On December 30, 2020, Beijing authorities sentenced Niu Tengyu, a person associated with the vulgar Wiki site, to 14 years in prison and a fine of 130,000 RMB as the “main culprit,” and 23 other persons or members of the vulgar Wiki site were also sentenced to various terms of imprisonment, nine of whom were minors, while Wang Yu and her husband, lawyer Bao Longjun, were sentenced to two years in prison. Wang Yu and her husband Bao Longjun represented Niu Tengyu and Chen Lok Luòan, a minor who was sentenced to two and a half years. He is the most heavily sentenced of the minors and the only one who appealed. Niu Tengyu was tortured during his detention and was arrested only for violating the right to personal information of citizens, but the prosecution later added two more charges of provocation and illegal business operation.
In an interview with U.S. media, attorney Wang Yu pointed out that the 24 people convicted were not the ones who actually violated citizens’ personal information, as much of the most original information was actually obtained from Chinese public security authorities.

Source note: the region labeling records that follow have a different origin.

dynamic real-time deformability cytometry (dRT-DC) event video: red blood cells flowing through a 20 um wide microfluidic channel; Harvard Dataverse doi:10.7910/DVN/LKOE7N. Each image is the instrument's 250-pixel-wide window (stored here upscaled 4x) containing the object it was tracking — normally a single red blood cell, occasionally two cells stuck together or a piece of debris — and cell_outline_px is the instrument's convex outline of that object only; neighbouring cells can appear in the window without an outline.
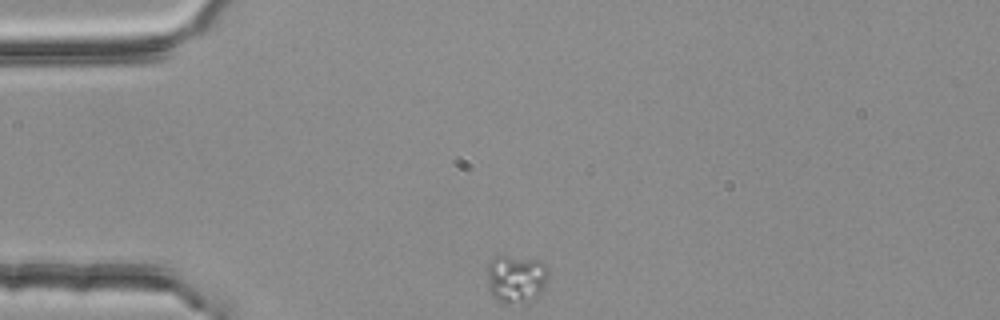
{"species": "common noctule bat (a hibernating species)", "species_latin": "Nyctalus noctula", "temperature_condition": "room temperature", "stored_images_in_passage": 2, "camera_frame_rate_fps": 3000, "um_per_image_px": 0.085, "animal": {"sex": "female", "body_mass_g": 25.1}, "frame": {"image": 1, "passage_image": 1, "time_ms": 0.0, "image_size_px": [1000, 320], "cell_outline_px": [[548, 276], [544, 288], [528, 304], [504, 304], [496, 300], [488, 292], [488, 264], [496, 256], [508, 256], [540, 260], [548, 268]], "centroid_in_image_um": [43.87, 23.74], "position_along_channel_um": 41.1, "area_um2": 17.51}}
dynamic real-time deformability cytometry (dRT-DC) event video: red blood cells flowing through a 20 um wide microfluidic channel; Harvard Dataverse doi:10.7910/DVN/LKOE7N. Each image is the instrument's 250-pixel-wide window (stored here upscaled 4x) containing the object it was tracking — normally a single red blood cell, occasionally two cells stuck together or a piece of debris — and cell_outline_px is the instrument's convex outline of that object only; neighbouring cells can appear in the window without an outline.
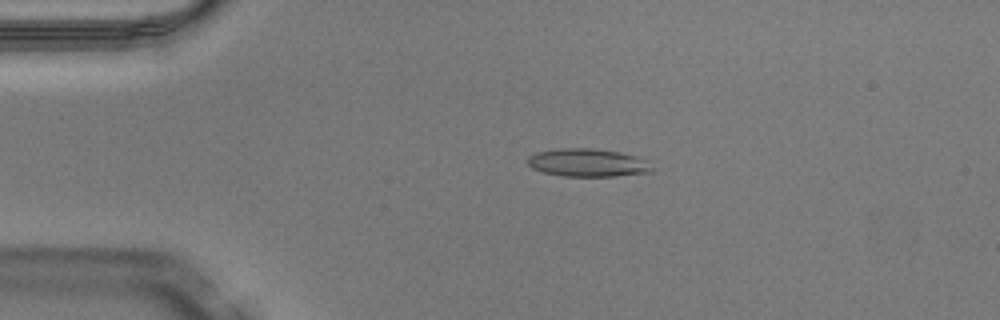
{"species": "Egyptian fruit bat (a non-hibernating species)", "species_latin": "Rousettus aegyptiacus", "temperature_condition": "warm", "stored_images_in_passage": 36, "camera_frame_rate_fps": 3000, "um_per_image_px": 0.085, "animal": {"sex": "male"}, "frame": {"image": 1, "passage_image": 3, "time_ms": 0.667, "image_size_px": [1000, 320], "cell_outline_px": [[652, 172], [616, 176], [564, 176], [544, 172], [532, 168], [528, 164], [528, 156], [536, 152], [556, 148], [592, 148], [620, 152], [636, 156], [652, 168]], "centroid_in_image_um": [49.89, 13.82], "position_along_channel_um": 35.1, "area_um2": 20.11}}
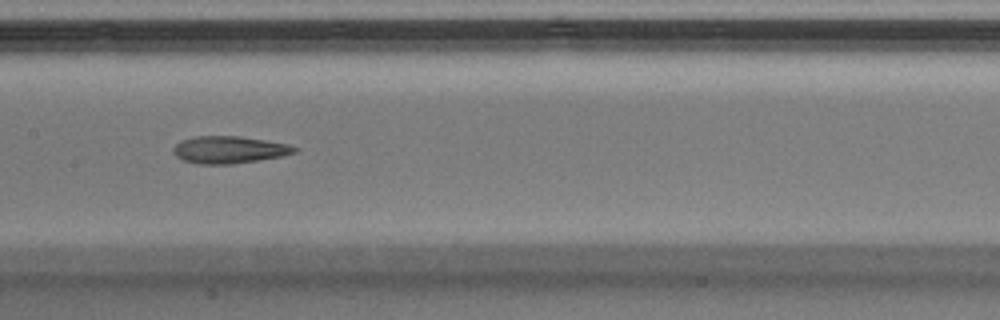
{"frame": {"image": 2, "passage_image": 17, "time_ms": 5.333, "image_size_px": [1000, 320], "cell_outline_px": [[300, 148], [296, 152], [280, 156], [232, 164], [200, 164], [184, 160], [176, 156], [172, 152], [172, 148], [180, 140], [196, 136], [240, 136], [288, 144]], "centroid_in_image_um": [19.45, 12.72], "position_along_channel_um": 187.9, "area_um2": 19.13}}
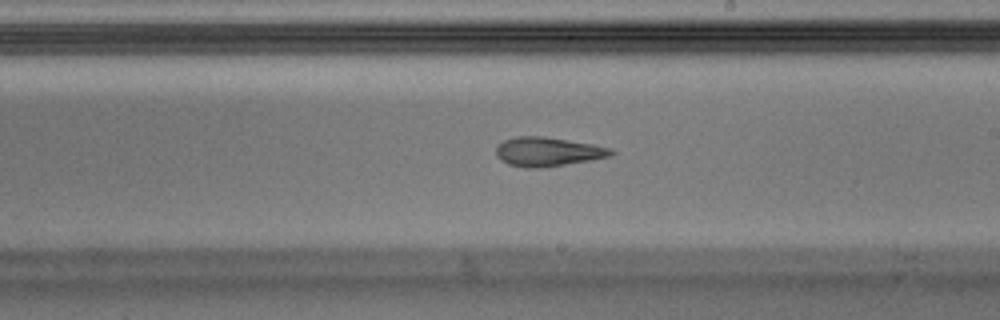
{"frame": {"image": 3, "passage_image": 21, "time_ms": 6.667, "image_size_px": [1000, 320], "cell_outline_px": [[616, 152], [612, 156], [540, 168], [524, 168], [508, 164], [500, 160], [496, 156], [496, 148], [504, 140], [516, 136], [544, 136], [592, 144], [612, 148]], "centroid_in_image_um": [46.55, 12.89], "position_along_channel_um": 242.4, "area_um2": 19.48}, "authors_computed_cell_mechanics": {"area_um2": 19.5075, "velocity_mm_per_s": 4.1085, "shape_relaxation_time_tau1_ms": null, "shape_relaxation_time_tau2_ms": 4.1212, "deformation_change_tau1": null, "deformation_change_tau2": 0.1484}}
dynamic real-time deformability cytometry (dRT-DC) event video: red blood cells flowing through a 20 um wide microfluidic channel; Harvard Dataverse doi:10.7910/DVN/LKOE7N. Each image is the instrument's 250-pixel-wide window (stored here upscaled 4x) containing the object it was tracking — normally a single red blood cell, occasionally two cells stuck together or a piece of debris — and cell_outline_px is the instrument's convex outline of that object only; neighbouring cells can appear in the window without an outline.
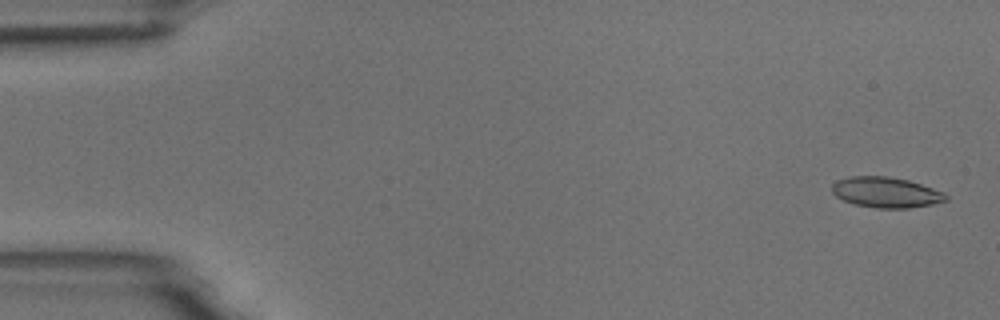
{"species": "common noctule bat (a hibernating species)", "species_latin": "Nyctalus noctula", "temperature_condition": "room temperature", "stored_images_in_passage": 5, "camera_frame_rate_fps": 3000, "um_per_image_px": 0.085, "animal": {"sex": "male", "body_mass_g": 18.8}, "frame": {"image": 1, "passage_image": 1, "time_ms": 0.0, "image_size_px": [1000, 320], "cell_outline_px": [[948, 200], [932, 204], [908, 208], [876, 208], [856, 204], [844, 200], [836, 196], [832, 192], [832, 184], [836, 180], [848, 176], [888, 176], [908, 180], [944, 192], [948, 196]], "centroid_in_image_um": [75.3, 16.34], "position_along_channel_um": 9.7, "area_um2": 20.23}}
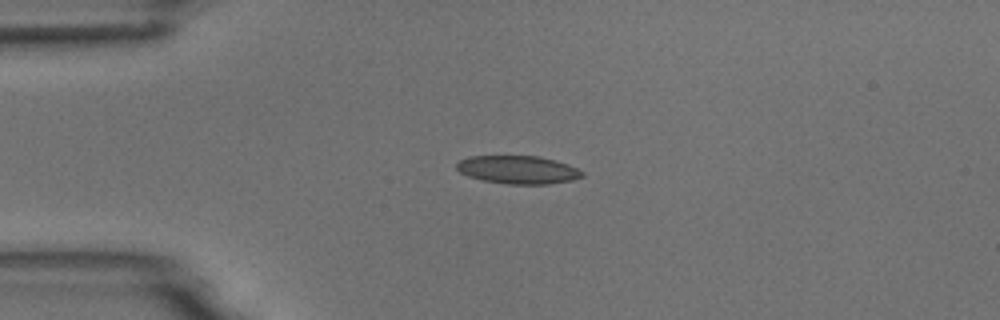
{"frame": {"image": 2, "passage_image": 4, "time_ms": 3.667, "image_size_px": [1000, 320], "cell_outline_px": [[584, 176], [572, 180], [548, 184], [508, 184], [484, 180], [468, 176], [460, 172], [456, 168], [456, 164], [460, 160], [468, 156], [540, 156], [568, 164], [584, 172]], "centroid_in_image_um": [44.03, 14.42], "position_along_channel_um": 41.0, "area_um2": 20.52}}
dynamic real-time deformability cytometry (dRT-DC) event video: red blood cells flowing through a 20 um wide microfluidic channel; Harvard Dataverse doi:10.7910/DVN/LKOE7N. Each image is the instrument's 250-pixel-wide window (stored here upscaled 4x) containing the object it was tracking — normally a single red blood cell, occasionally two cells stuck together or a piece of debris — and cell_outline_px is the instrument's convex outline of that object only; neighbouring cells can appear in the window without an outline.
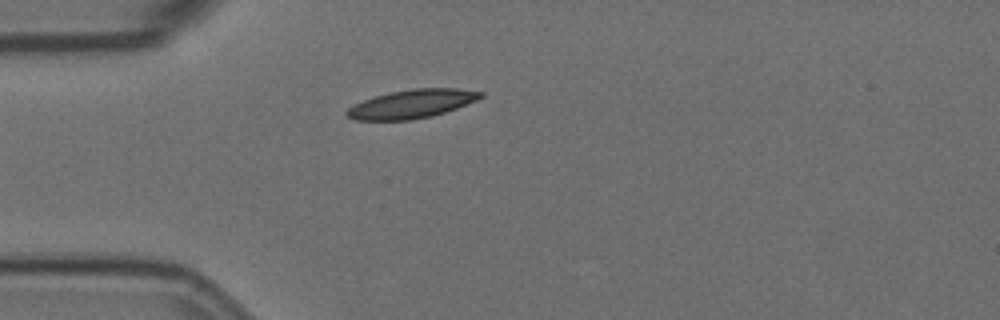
{"species": "Egyptian fruit bat (a non-hibernating species)", "species_latin": "Rousettus aegyptiacus", "temperature_condition": "room temperature", "stored_images_in_passage": 3, "camera_frame_rate_fps": 3000, "um_per_image_px": 0.085, "animal": {"sex": "female"}, "frame": {"image": 1, "passage_image": 3, "time_ms": 0.667, "image_size_px": [1000, 320], "cell_outline_px": [[484, 96], [476, 100], [456, 108], [432, 116], [412, 120], [356, 120], [348, 116], [344, 112], [348, 108], [364, 100], [388, 92], [416, 88], [456, 88], [484, 92]], "centroid_in_image_um": [35.02, 8.83], "position_along_channel_um": 50.0, "area_um2": 22.14}}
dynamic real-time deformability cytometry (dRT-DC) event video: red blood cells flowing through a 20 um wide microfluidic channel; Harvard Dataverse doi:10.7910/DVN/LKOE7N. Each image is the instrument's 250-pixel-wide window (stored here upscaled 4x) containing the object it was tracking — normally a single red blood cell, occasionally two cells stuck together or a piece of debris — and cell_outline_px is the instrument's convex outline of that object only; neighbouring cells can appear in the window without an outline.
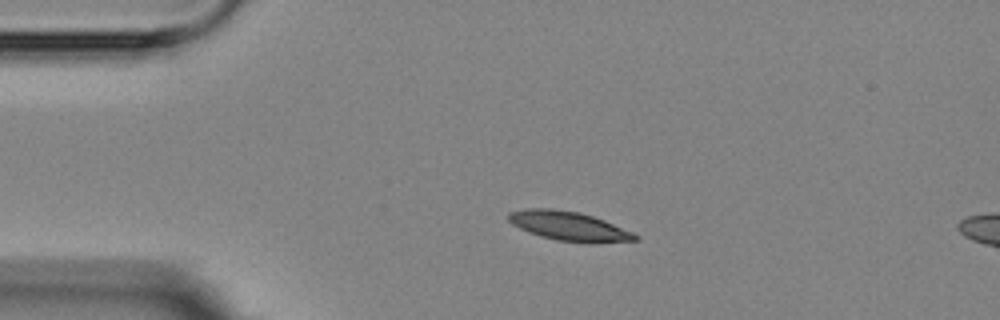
{"species": "Egyptian fruit bat (a non-hibernating species)", "species_latin": "Rousettus aegyptiacus", "temperature_condition": "room temperature", "stored_images_in_passage": 4, "camera_frame_rate_fps": 3000, "um_per_image_px": 0.085, "animal": {"sex": "female"}, "frame": {"image": 1, "passage_image": 3, "time_ms": 2.333, "image_size_px": [1000, 320], "cell_outline_px": [[640, 240], [556, 240], [540, 236], [528, 232], [512, 224], [508, 220], [508, 212], [524, 208], [552, 208], [580, 212], [604, 220], [632, 232], [640, 236]], "centroid_in_image_um": [48.24, 19.15], "position_along_channel_um": 36.8, "area_um2": 20.69}}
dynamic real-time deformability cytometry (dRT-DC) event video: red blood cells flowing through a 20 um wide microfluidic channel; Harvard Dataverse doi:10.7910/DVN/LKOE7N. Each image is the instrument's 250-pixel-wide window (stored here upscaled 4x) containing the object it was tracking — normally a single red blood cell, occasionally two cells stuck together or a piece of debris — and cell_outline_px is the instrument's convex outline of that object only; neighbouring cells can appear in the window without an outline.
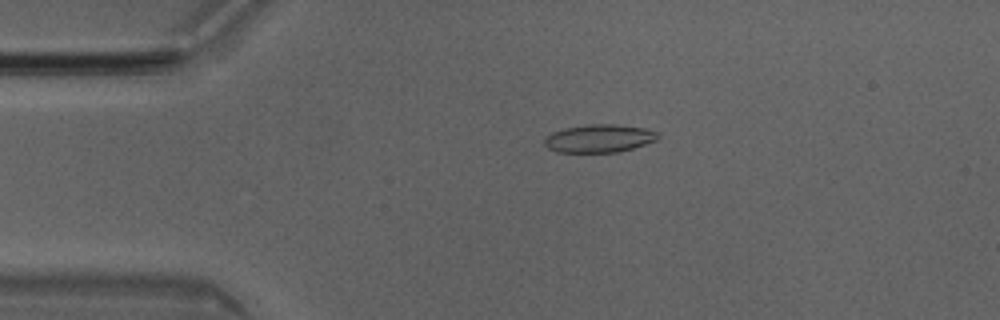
{"species": "Egyptian fruit bat (a non-hibernating species)", "species_latin": "Rousettus aegyptiacus", "temperature_condition": "room temperature", "stored_images_in_passage": 50, "camera_frame_rate_fps": 3000, "um_per_image_px": 0.085, "animal": {"sex": "male"}, "frame": {"image": 1, "passage_image": 10, "time_ms": 3.0, "image_size_px": [1000, 320], "cell_outline_px": [[660, 136], [656, 140], [620, 152], [556, 152], [548, 148], [544, 144], [544, 140], [552, 132], [564, 128], [588, 124], [616, 124], [644, 128], [656, 132]], "centroid_in_image_um": [50.91, 11.76], "position_along_channel_um": 34.1, "area_um2": 18.44}}
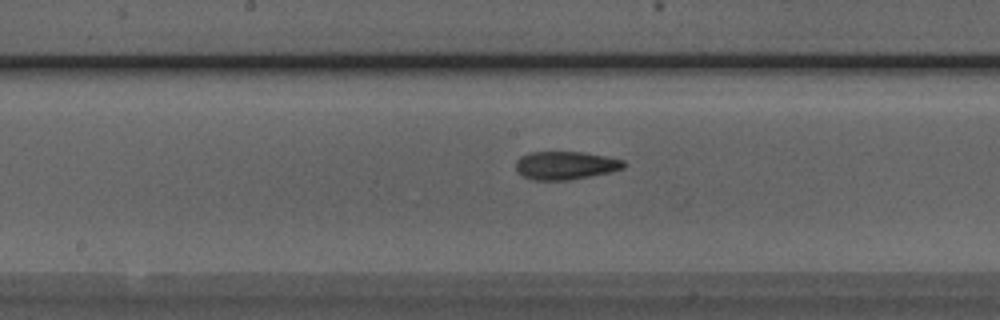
{"frame": {"image": 2, "passage_image": 25, "time_ms": 8.0, "image_size_px": [1000, 320], "cell_outline_px": [[628, 164], [624, 168], [612, 172], [568, 180], [532, 180], [516, 172], [516, 160], [520, 156], [528, 152], [584, 152], [608, 156], [624, 160]], "centroid_in_image_um": [48.09, 14.05], "position_along_channel_um": 200.1, "area_um2": 18.03}}
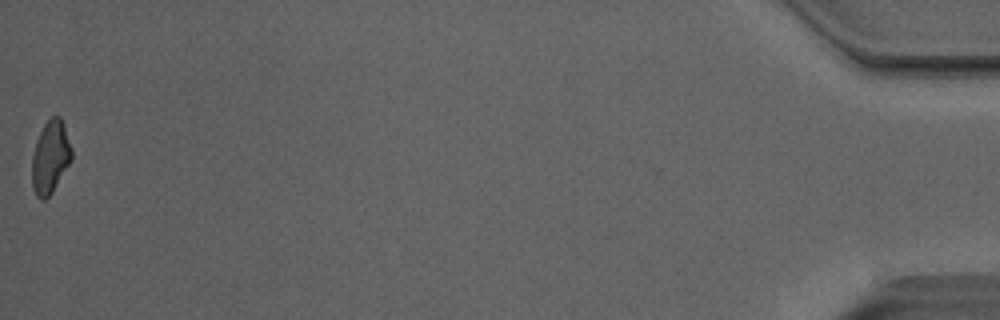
{"frame": {"image": 3, "passage_image": 50, "time_ms": 16.333, "image_size_px": [1000, 320], "cell_outline_px": [[72, 160], [52, 192], [44, 200], [40, 200], [36, 196], [32, 188], [32, 156], [36, 140], [44, 124], [52, 116], [60, 116], [64, 124], [72, 148]], "centroid_in_image_um": [4.28, 13.36], "position_along_channel_um": 430.9, "area_um2": 16.94}, "authors_computed_cell_mechanics": {"area_um2": 17.9758, "velocity_mm_per_s": 4.042, "shape_relaxation_time_tau1_ms": null, "shape_relaxation_time_tau2_ms": 3.4593, "deformation_change_tau1": null, "deformation_change_tau2": 0.1097}}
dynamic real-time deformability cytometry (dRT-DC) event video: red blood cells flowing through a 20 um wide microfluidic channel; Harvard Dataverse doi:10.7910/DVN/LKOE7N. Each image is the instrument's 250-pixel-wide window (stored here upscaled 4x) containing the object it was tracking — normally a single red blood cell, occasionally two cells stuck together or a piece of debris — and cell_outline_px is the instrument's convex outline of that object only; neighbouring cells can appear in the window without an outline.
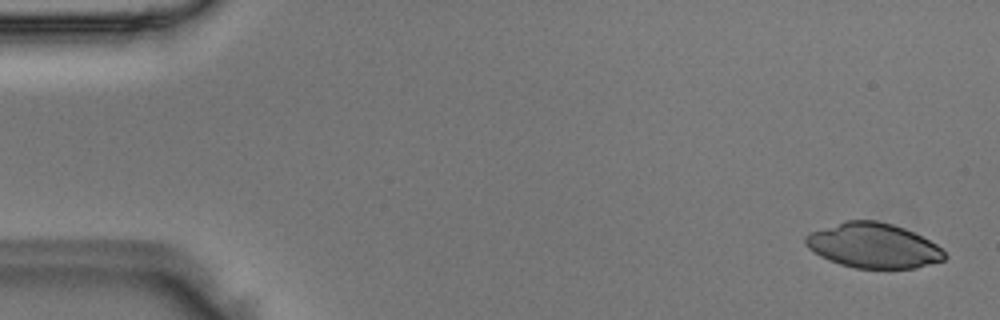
{"species": "Egyptian fruit bat (a non-hibernating species)", "species_latin": "Rousettus aegyptiacus", "temperature_condition": "room temperature", "stored_images_in_passage": 50, "camera_frame_rate_fps": 3000, "um_per_image_px": 0.085, "animal": {"sex": "male"}, "frame": {"image": 1, "passage_image": 2, "time_ms": 0.333, "image_size_px": [1000, 320], "cell_outline_px": [[948, 256], [944, 260], [916, 268], [856, 268], [840, 264], [828, 260], [820, 256], [808, 248], [804, 244], [804, 236], [812, 232], [848, 220], [876, 220], [892, 224], [904, 228], [936, 244]], "centroid_in_image_um": [74.22, 20.88], "position_along_channel_um": 10.8, "area_um2": 36.07}}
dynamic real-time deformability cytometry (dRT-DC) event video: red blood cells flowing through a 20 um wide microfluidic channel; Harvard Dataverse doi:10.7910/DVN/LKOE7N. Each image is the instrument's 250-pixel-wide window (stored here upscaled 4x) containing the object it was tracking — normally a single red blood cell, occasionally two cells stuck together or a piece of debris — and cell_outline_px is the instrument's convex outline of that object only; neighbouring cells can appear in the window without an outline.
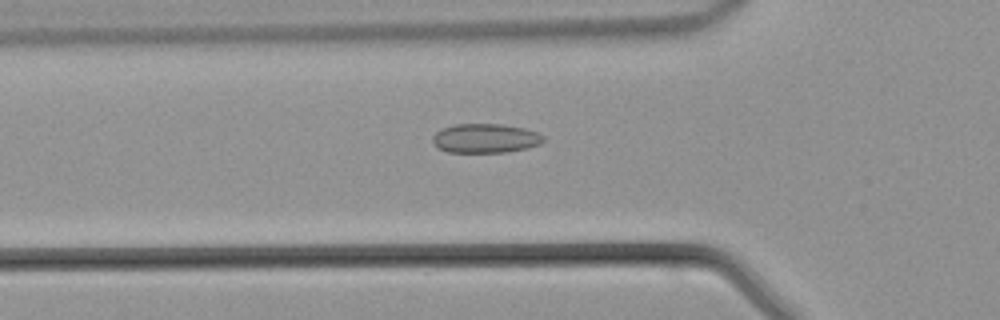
{"species": "common noctule bat (a hibernating species)", "species_latin": "Nyctalus noctula", "temperature_condition": "warm", "stored_images_in_passage": 44, "camera_frame_rate_fps": 3000, "um_per_image_px": 0.085, "animal": {"sex": "male", "body_mass_g": 21.5, "forearm_length_mm": 52.0}, "frame": {"image": 1, "passage_image": 14, "time_ms": 4.333, "image_size_px": [1000, 320], "cell_outline_px": [[544, 140], [540, 144], [528, 148], [508, 152], [448, 152], [436, 148], [432, 144], [432, 136], [440, 128], [456, 124], [500, 124], [524, 128], [536, 132], [544, 136]], "centroid_in_image_um": [41.21, 11.76], "position_along_channel_um": 84.6, "area_um2": 19.07}}
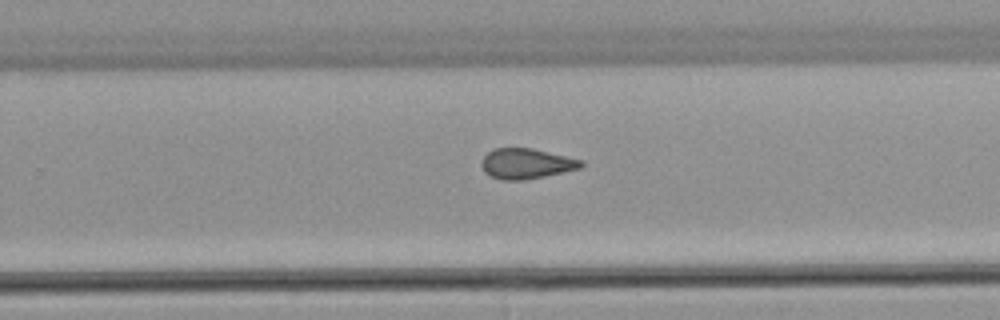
{"frame": {"image": 2, "passage_image": 27, "time_ms": 8.667, "image_size_px": [1000, 320], "cell_outline_px": [[584, 164], [580, 168], [544, 176], [524, 180], [500, 180], [484, 172], [480, 164], [484, 156], [488, 152], [496, 148], [532, 148], [584, 160]], "centroid_in_image_um": [44.73, 13.9], "position_along_channel_um": 285.1, "area_um2": 17.57}}
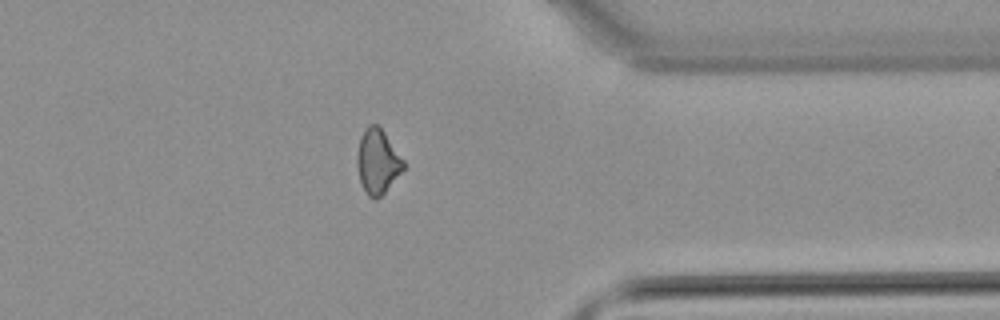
{"frame": {"image": 3, "passage_image": 34, "time_ms": 11.0, "image_size_px": [1000, 320], "cell_outline_px": [[404, 168], [384, 192], [376, 200], [368, 196], [360, 180], [356, 164], [356, 156], [360, 136], [364, 128], [368, 124], [376, 124], [384, 132], [404, 160]], "centroid_in_image_um": [32.06, 13.7], "position_along_channel_um": 379.3, "area_um2": 17.28}}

Xiao Yanrui, the founder of “Vicious Wiki” who lives in Japan, told Radio Free Asia on February 23 that the personal information of Xi Mingze that was leaked was not obtained by hacking, but by paying for it from the Chinese Communist Party authorities, including public security, traffic police, border control and other citizen information control systems.
Lawyer Wang Yu pointed out that the public security department was unable to find the real person responsible, so it created a fake case, and these young people were used as scapegoats.